**Task item**
Locate each line in the data below that contains the word "register" and copy those lines out.

**Given records**
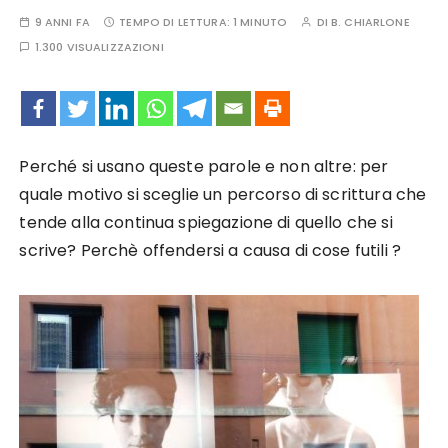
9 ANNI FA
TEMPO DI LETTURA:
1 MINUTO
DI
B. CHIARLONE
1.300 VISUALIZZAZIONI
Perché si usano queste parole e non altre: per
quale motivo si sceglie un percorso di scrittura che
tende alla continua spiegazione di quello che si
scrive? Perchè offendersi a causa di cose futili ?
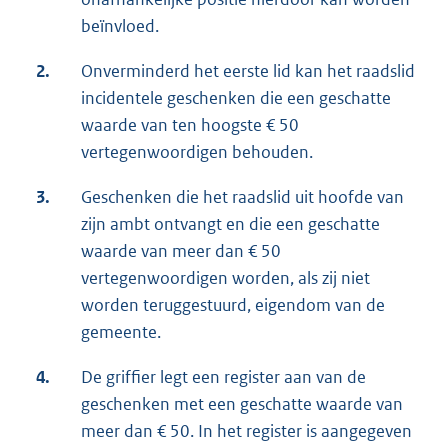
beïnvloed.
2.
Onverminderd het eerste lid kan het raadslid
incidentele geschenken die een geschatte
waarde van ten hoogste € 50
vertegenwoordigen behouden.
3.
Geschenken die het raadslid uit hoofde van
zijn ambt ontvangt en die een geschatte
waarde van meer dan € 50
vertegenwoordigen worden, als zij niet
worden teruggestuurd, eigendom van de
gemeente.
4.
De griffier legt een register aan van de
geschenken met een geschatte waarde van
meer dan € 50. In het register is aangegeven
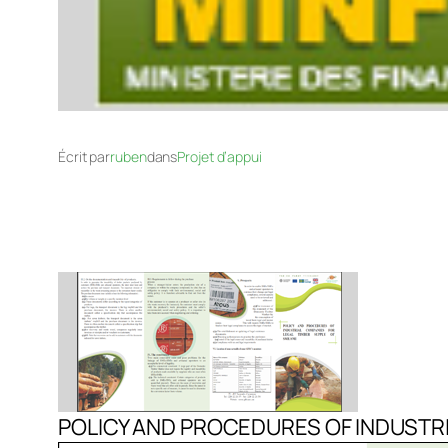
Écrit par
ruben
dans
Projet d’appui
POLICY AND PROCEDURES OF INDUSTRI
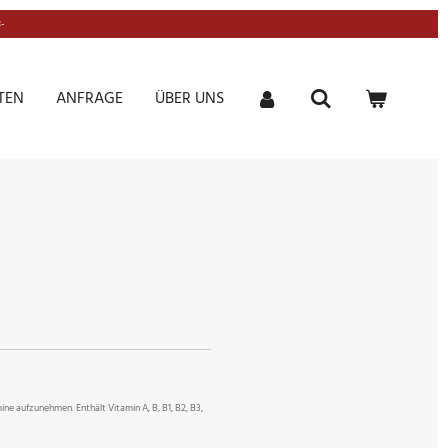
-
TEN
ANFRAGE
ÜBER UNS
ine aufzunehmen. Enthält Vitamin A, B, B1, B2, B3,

---

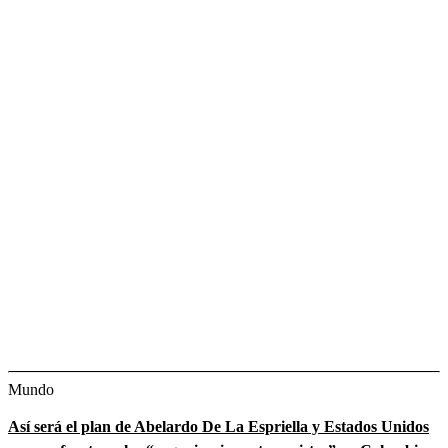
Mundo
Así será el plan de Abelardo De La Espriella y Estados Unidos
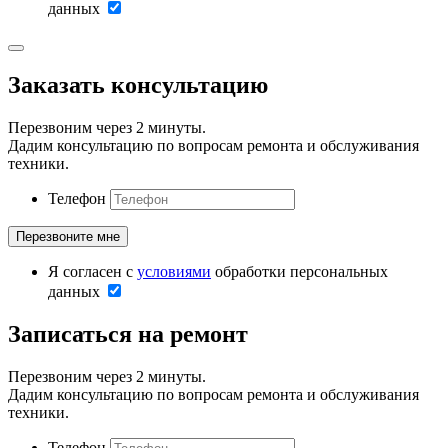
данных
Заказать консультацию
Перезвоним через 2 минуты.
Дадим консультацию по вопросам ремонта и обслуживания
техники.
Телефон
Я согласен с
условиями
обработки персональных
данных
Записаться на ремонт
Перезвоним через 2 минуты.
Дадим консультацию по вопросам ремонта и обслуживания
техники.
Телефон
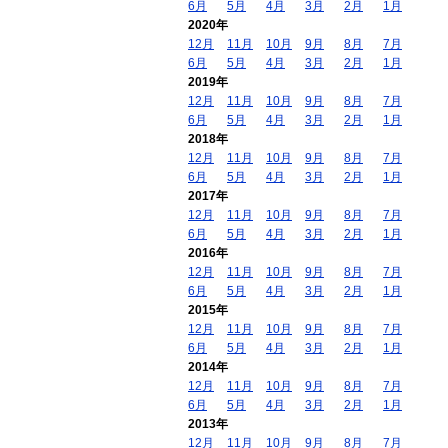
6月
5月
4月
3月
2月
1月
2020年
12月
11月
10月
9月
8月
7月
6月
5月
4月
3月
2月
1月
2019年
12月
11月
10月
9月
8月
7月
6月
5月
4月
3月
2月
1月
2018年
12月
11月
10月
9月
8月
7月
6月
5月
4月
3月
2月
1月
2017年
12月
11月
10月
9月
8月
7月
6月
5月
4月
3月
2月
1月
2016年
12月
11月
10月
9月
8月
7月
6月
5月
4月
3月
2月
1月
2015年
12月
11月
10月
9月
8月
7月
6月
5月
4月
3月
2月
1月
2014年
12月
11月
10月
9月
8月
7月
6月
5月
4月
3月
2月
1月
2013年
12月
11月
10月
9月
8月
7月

**Expected output**
De griffier legt een register aan van de
meer dan € 50. In het register is aangegeven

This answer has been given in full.